The Silence of the Girls by Pat Barker


Rating: ★★★★

“…grief’s only ever as deep as the love it’s replaced.”

Guess we’ll go ahead and get the content warnings out of the way: rape, PTSD, death of children, suicide, graphic violence.

This is largely a re-telling of Homer’s Iliad. It takes place during the nine year long siege of Troy. Briseis is wife to the King of Lyrnessus (I’ve probably spelled that wrong- apologies). We meet her just as the city is about to fall. She watches from the battlements as Achilles rages his way into the city. Someone jump from the battlements, preferring death to slavery. Briseis does not jump. Instead she is given to Achilles, yes that Achilles, as his war prize.

This book has a far different feel than you might expect. The past tends to be romanticized, the war, the glory of it, the conquering heroes. But Briseis, once a queen, now a slave tells this story, and nothing about it is romantic. I won’t lie- you sort of expect it at some points, but I think it’s on the reader- not on the author. Briseis never makes her story an easy one to hear. She is always reminding the reader what she endures. What she must go through to become a person again.

“…and no girl ever dressed more carefully for her wedding day than Achilles for the battlefield…”

But this is just as much Achilles story. Achilles, son of Peleus, leader of the Myrmidions. Achilles, whose only weakness is his heel. Great Achilles, hero to all Greece. In The Silence of the Girls, he is still all those things, but he is also many other things. I don’t know if he could be described as being obsessive, but he seems delusional at times. He also seems to have some kind of Oedipus complex. His thoughts and thought patterns are sometimes disturbing. And he was absolutely fascinating to read.

“I was invisible except in bed. In fact, I’m not sure how visible I was there, except as a collection of body parts.”

Briseis’s character was also fascinating, and felt very real. She struggles a lot to come to terms with the fact that she comes to love some of these men, but can never forget what they did to her home, her father, and brothers.

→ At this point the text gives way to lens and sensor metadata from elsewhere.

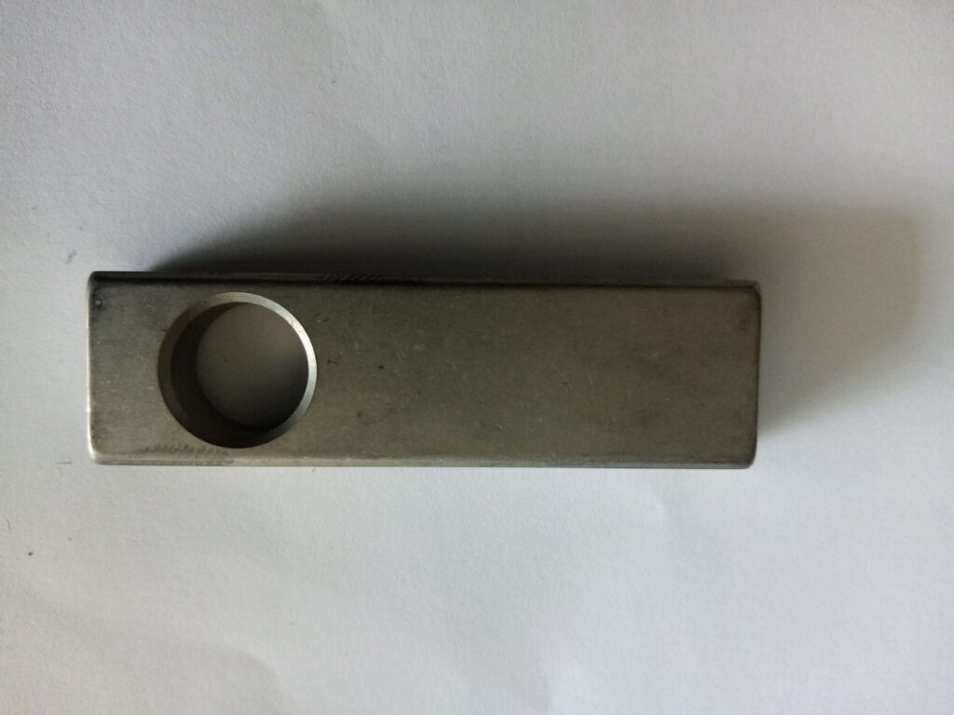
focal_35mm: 26
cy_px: 358
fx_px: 717
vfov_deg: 53.1
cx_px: 477
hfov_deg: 67.3
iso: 197
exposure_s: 1/33.3
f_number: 1.8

She also can’t reconcile their enslavement of her.

The setting was sometimes difficult to imagine. She kept talking of huts in the same breath as verandas and compounds. They didn’t seem to go together (though in the beginning she does say the huts are not really huts). The book could be slow at times. You don’t witness much of the battles. It is largely a character driven novel.

Additionally the ending was unsatisfying and left me feeling sort of confused about my feelings overall for the book. Parts of it are uplifting- reminding us there can always be something to laugh about, that the shared experiences of women can be a uniting factor even if personal differences stand in the way of friendship. Larger parts of it were just tragedy- about the horrors of war, the silence of women, and all voices that can’t always speak for themselves, the dangers of allowing petty differences separate us.

It was beautifully written though and I found it hard to put to down. Highly recommend to fans of historical fiction or historical fantasy.

“…in my experience men are curiously blind to aggression in women. They’re the warriors, with their helmets and armour, their swords and spears, and they don’t seem to see our battles—or they prefer not to. Perhaps if they realized we’re not the gentle creatures they take us for their own peace of mind would be disturbed?”